Exact copies of all the entries are required, and no pictures should appear in them.

Data records –
________________
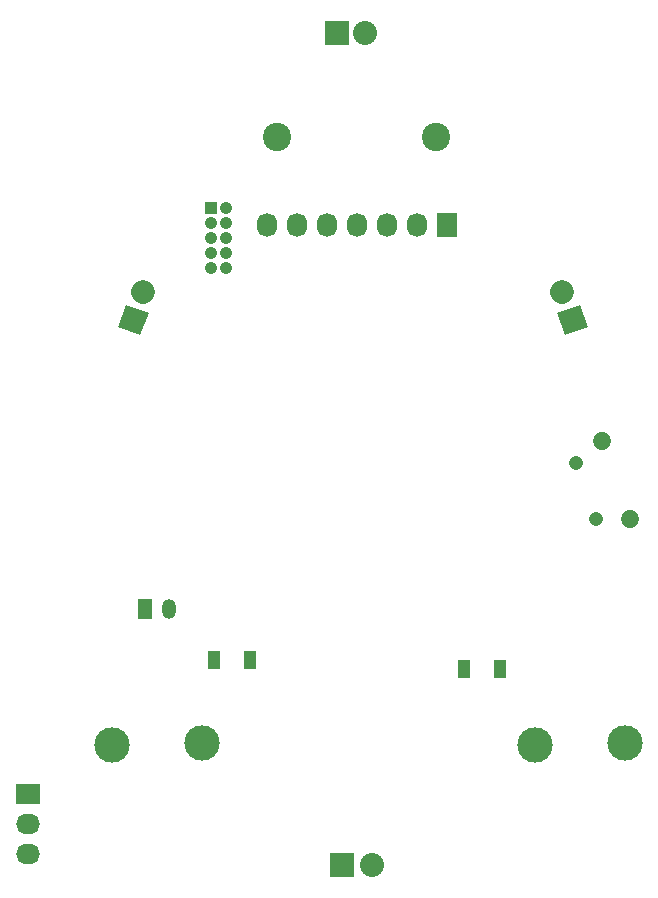
<source format=gbr>
G04 #@! TF.FileFunction,Soldermask,Bot*
%FSLAX46Y46*%
G04 Gerber Fmt 4.6, Leading zero omitted, Abs format (unit mm)*
G04 Created by KiCad (PCBNEW 4.0.4-stable) date 10/27/17 11:40:57*
%MOMM*%
%LPD*%
G01*
G04 APERTURE LIST*
%ADD10C,0.100000*%
%ADD11C,3.000000*%
%ADD12C,1.150000*%
%ADD13C,1.550000*%
%ADD14R,1.727200X2.032000*%
%ADD15O,1.727200X2.032000*%
%ADD16R,1.000000X1.600000*%
%ADD17R,2.032000X2.032000*%
%ADD18O,2.032000X2.032000*%
%ADD19C,2.032000*%
%ADD20C,2.400000*%
%ADD21R,2.032000X1.727200*%
%ADD22O,2.032000X1.727200*%
%ADD23R,1.200000X1.700000*%
%ADD24O,1.200000X1.700000*%
%ADD25R,1.050000X1.050000*%
%ADD26C,1.050000*%
G04 APERTURE END LIST*
D10*
D11*
X159590000Y-111000000D03*
X167210000Y-110800000D03*
D12*
X164787051Y-91814497D02*
X164787051Y-91814497D01*
X163076950Y-87116034D02*
X163076950Y-87116034D01*
D13*
X167666241Y-91830736D02*
X167666241Y-91830736D01*
X165272100Y-85252887D02*
X165272100Y-85252887D01*
D14*
X152190000Y-66930000D03*
D15*
X149650000Y-66930000D03*
X147110000Y-66930000D03*
X144570000Y-66930000D03*
X142030000Y-66930000D03*
X139490000Y-66930000D03*
X136950000Y-66930000D03*
D16*
X132450000Y-103800000D03*
X135450000Y-103800000D03*
X153600000Y-104550000D03*
X156600000Y-104550000D03*
D17*
X142810000Y-50710000D03*
D18*
X145220000Y-50710000D03*
D10*
G36*
X126883489Y-74392765D02*
X126188504Y-76302220D01*
X124279049Y-75607235D01*
X124974034Y-73697780D01*
X126883489Y-74392765D01*
X126883489Y-74392765D01*
G37*
D19*
X126450000Y-72613181D02*
X126450000Y-72613181D01*
D10*
G36*
X163375966Y-73697780D02*
X164070951Y-75607235D01*
X162161496Y-76302220D01*
X161466511Y-74392765D01*
X163375966Y-73697780D01*
X163375966Y-73697780D01*
G37*
D19*
X161900000Y-72613181D02*
X161900000Y-72613181D01*
D17*
X143240000Y-121110000D03*
D18*
X145780000Y-121110000D03*
D20*
X137770000Y-59490000D03*
X151230000Y-59490000D03*
D21*
X116650000Y-115110000D03*
D22*
X116650000Y-117650000D03*
X116650000Y-120190000D03*
D11*
X123780000Y-111000000D03*
X131400000Y-110800000D03*
D23*
X126600000Y-99500000D03*
D24*
X128600000Y-99500000D03*
D25*
X132130000Y-65520000D03*
D26*
X132130000Y-66790000D03*
X132130000Y-68060000D03*
X132130000Y-69330000D03*
X132130000Y-70600000D03*
X133400000Y-66790000D03*
X133400000Y-68060000D03*
X133400000Y-69330000D03*
X133400000Y-70600000D03*
X133400000Y-65520000D03*
M02*

</source>
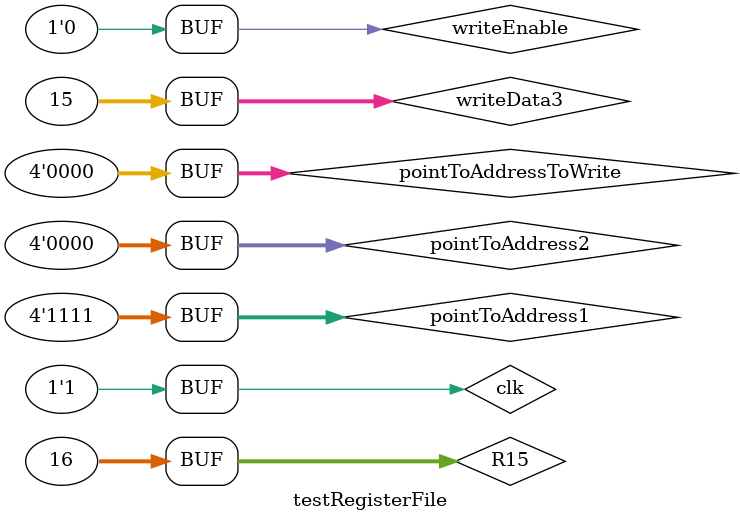
<source format=sv>
module testRegisterFile();
	
	logic clk, writeEnable;
	logic [3:0] pointToAddress1, pointToAddress2, pointToAddressToWrite;
	logic [31:0] writeData3, R15;
	logic [31:0] readData1, readData2;

	
	regfile registerFile(clk, writeEnable, 
								pointToAddress1, pointToAddress2, pointToAddressToWrite,
								writeData3, R15,
								readData1, readData2);

								
								
	//Creacion de un reloj
	always begin
		clk = 0; #5; clk=~clk; #5;
	end
	
	
	initial begin		
		pointToAddressToWrite = 4'd3; writeData3 = 32'd7; writeEnable = 1; #6; writeEnable = 0; #4;
		pointToAddressToWrite = 4'd6; writeData3 = 32'd9; writeEnable = 1; #6; writeEnable = 0; #4;
		
		pointToAddress1 = 4'd3;
		pointToAddress2 = 4'd6; #1;
		
		pointToAddressToWrite = 4'd5; writeData3 = 32'd8; writeEnable = 1; #9; writeEnable = 0; #1;
		pointToAddressToWrite = 4'd0; writeData3 = 32'd15; writeEnable = 1; #9; writeEnable = 0; #1;
				
		pointToAddress1 = 4'd5;
		pointToAddress2 = 4'd0; #1;		
						
		R15 = 32'd16; #1;
		
		pointToAddress1 = 4'd15; #1;
		
	
	
	end
								
								
endmodule
</source>
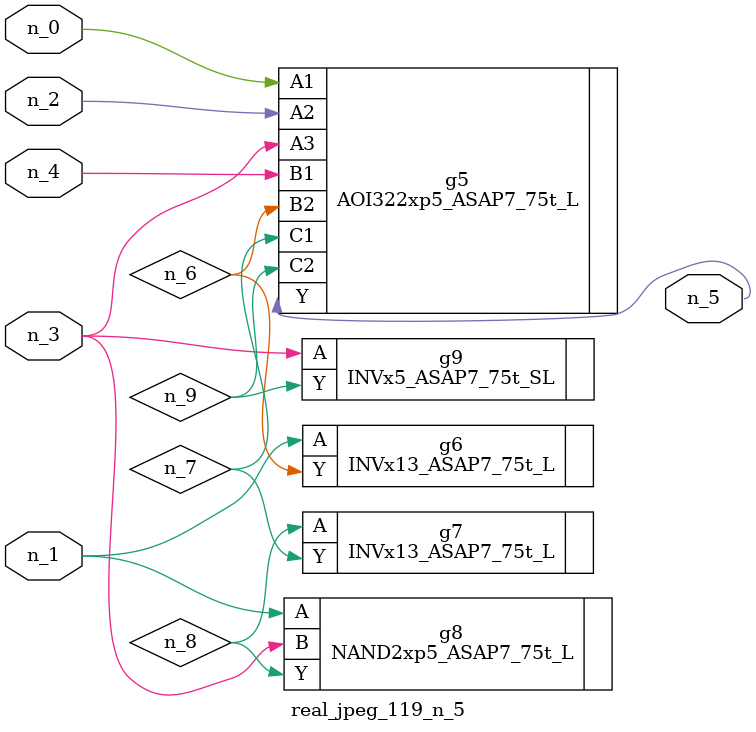
<source format=v>
module real_jpeg_119_n_5 (n_4, n_0, n_1, n_2, n_3, n_5);

input n_4;
input n_0;
input n_1;
input n_2;
input n_3;

output n_5;

wire n_8;
wire n_6;
wire n_7;
wire n_9;

AOI322xp5_ASAP7_75t_L g5 ( 
.A1(n_0),
.A2(n_2),
.A3(n_3),
.B1(n_4),
.B2(n_6),
.C1(n_7),
.C2(n_9),
.Y(n_5)
);

INVx13_ASAP7_75t_L g6 ( 
.A(n_1),
.Y(n_6)
);

NAND2xp5_ASAP7_75t_L g8 ( 
.A(n_1),
.B(n_3),
.Y(n_8)
);

INVx5_ASAP7_75t_SL g9 ( 
.A(n_3),
.Y(n_9)
);

INVx13_ASAP7_75t_L g7 ( 
.A(n_8),
.Y(n_7)
);


endmodule
</source>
________________
Answer for the task –
<source format=gbr>
G04 #@! TF.FileFunction,Soldermask,Bot*
%FSLAX46Y46*%
G04 Gerber Fmt 4.6, Leading zero omitted, Abs format (unit mm)*
G04 Created by KiCad (PCBNEW 4.0.4-stable) date 10/27/17 11:40:57*
%MOMM*%
%LPD*%
G01*
G04 APERTURE LIST*
%ADD10C,0.100000*%
%ADD11C,3.000000*%
%ADD12C,1.150000*%
%ADD13C,1.550000*%
%ADD14R,1.727200X2.032000*%
%ADD15O,1.727200X2.032000*%
%ADD16R,1.000000X1.600000*%
%ADD17R,2.032000X2.032000*%
%ADD18O,2.032000X2.032000*%
%ADD19C,2.032000*%
%ADD20C,2.400000*%
%ADD21R,2.032000X1.727200*%
%ADD22O,2.032000X1.727200*%
%ADD23R,1.200000X1.700000*%
%ADD24O,1.200000X1.700000*%
%ADD25R,1.050000X1.050000*%
%ADD26C,1.050000*%
G04 APERTURE END LIST*
D10*
D11*
X159590000Y-111000000D03*
X167210000Y-110800000D03*
D12*
X164787051Y-91814497D02*
X164787051Y-91814497D01*
X163076950Y-87116034D02*
X163076950Y-87116034D01*
D13*
X167666241Y-91830736D02*
X167666241Y-91830736D01*
X165272100Y-85252887D02*
X165272100Y-85252887D01*
D14*
X152190000Y-66930000D03*
D15*
X149650000Y-66930000D03*
X147110000Y-66930000D03*
X144570000Y-66930000D03*
X142030000Y-66930000D03*
X139490000Y-66930000D03*
X136950000Y-66930000D03*
D16*
X132450000Y-103800000D03*
X135450000Y-103800000D03*
X153600000Y-104550000D03*
X156600000Y-104550000D03*
D17*
X142810000Y-50710000D03*
D18*
X145220000Y-50710000D03*
D10*
G36*
X126883489Y-74392765D02*
X126188504Y-76302220D01*
X124279049Y-75607235D01*
X124974034Y-73697780D01*
X126883489Y-74392765D01*
X126883489Y-74392765D01*
G37*
D19*
X126450000Y-72613181D02*
X126450000Y-72613181D01*
D10*
G36*
X163375966Y-73697780D02*
X164070951Y-75607235D01*
X162161496Y-76302220D01*
X161466511Y-74392765D01*
X163375966Y-73697780D01*
X163375966Y-73697780D01*
G37*
D19*
X161900000Y-72613181D02*
X161900000Y-72613181D01*
D17*
X143240000Y-121110000D03*
D18*
X145780000Y-121110000D03*
D20*
X137770000Y-59490000D03*
X151230000Y-59490000D03*
D21*
X116650000Y-115110000D03*
D22*
X116650000Y-117650000D03*
X116650000Y-120190000D03*
D11*
X123780000Y-111000000D03*
X131400000Y-110800000D03*
D23*
X126600000Y-99500000D03*
D24*
X128600000Y-99500000D03*
D25*
X132130000Y-65520000D03*
D26*
X132130000Y-66790000D03*
X132130000Y-68060000D03*
X132130000Y-69330000D03*
X132130000Y-70600000D03*
X133400000Y-66790000D03*
X133400000Y-68060000D03*
X133400000Y-69330000D03*
X133400000Y-70600000D03*
X133400000Y-65520000D03*
M02*

</source>
<source format=sv>
module testRegisterFile();
	
	logic clk, writeEnable;
	logic [3:0] pointToAddress1, pointToAddress2, pointToAddressToWrite;
	logic [31:0] writeData3, R15;
	logic [31:0] readData1, readData2;

	
	regfile registerFile(clk, writeEnable, 
								pointToAddress1, pointToAddress2, pointToAddressToWrite,
								writeData3, R15,
								readData1, readData2);

								
								
	//Creacion de un reloj
	always begin
		clk = 0; #5; clk=~clk; #5;
	end
	
	
	initial begin		
		pointToAddressToWrite = 4'd3; writeData3 = 32'd7; writeEnable = 1; #6; writeEnable = 0; #4;
		pointToAddressToWrite = 4'd6; writeData3 = 32'd9; writeEnable = 1; #6; writeEnable = 0; #4;
		
		pointToAddress1 = 4'd3;
		pointToAddress2 = 4'd6; #1;
		
		pointToAddressToWrite = 4'd5; writeData3 = 32'd8; writeEnable = 1; #9; writeEnable = 0; #1;
		pointToAddressToWrite = 4'd0; writeData3 = 32'd15; writeEnable = 1; #9; writeEnable = 0; #1;
				
		pointToAddress1 = 4'd5;
		pointToAddress2 = 4'd0; #1;		
						
		R15 = 32'd16; #1;
		
		pointToAddress1 = 4'd15; #1;
		
	
	
	end
								
								
endmodule
</source>
<source format=v>
module real_jpeg_119_n_5 (n_4, n_0, n_1, n_2, n_3, n_5);

input n_4;
input n_0;
input n_1;
input n_2;
input n_3;

output n_5;

wire n_8;
wire n_6;
wire n_7;
wire n_9;

AOI322xp5_ASAP7_75t_L g5 ( 
.A1(n_0),
.A2(n_2),
.A3(n_3),
.B1(n_4),
.B2(n_6),
.C1(n_7),
.C2(n_9),
.Y(n_5)
);

INVx13_ASAP7_75t_L g6 ( 
.A(n_1),
.Y(n_6)
);

NAND2xp5_ASAP7_75t_L g8 ( 
.A(n_1),
.B(n_3),
.Y(n_8)
);

INVx5_ASAP7_75t_SL g9 ( 
.A(n_3),
.Y(n_9)
);

INVx13_ASAP7_75t_L g7 ( 
.A(n_8),
.Y(n_7)
);


endmodule
</source>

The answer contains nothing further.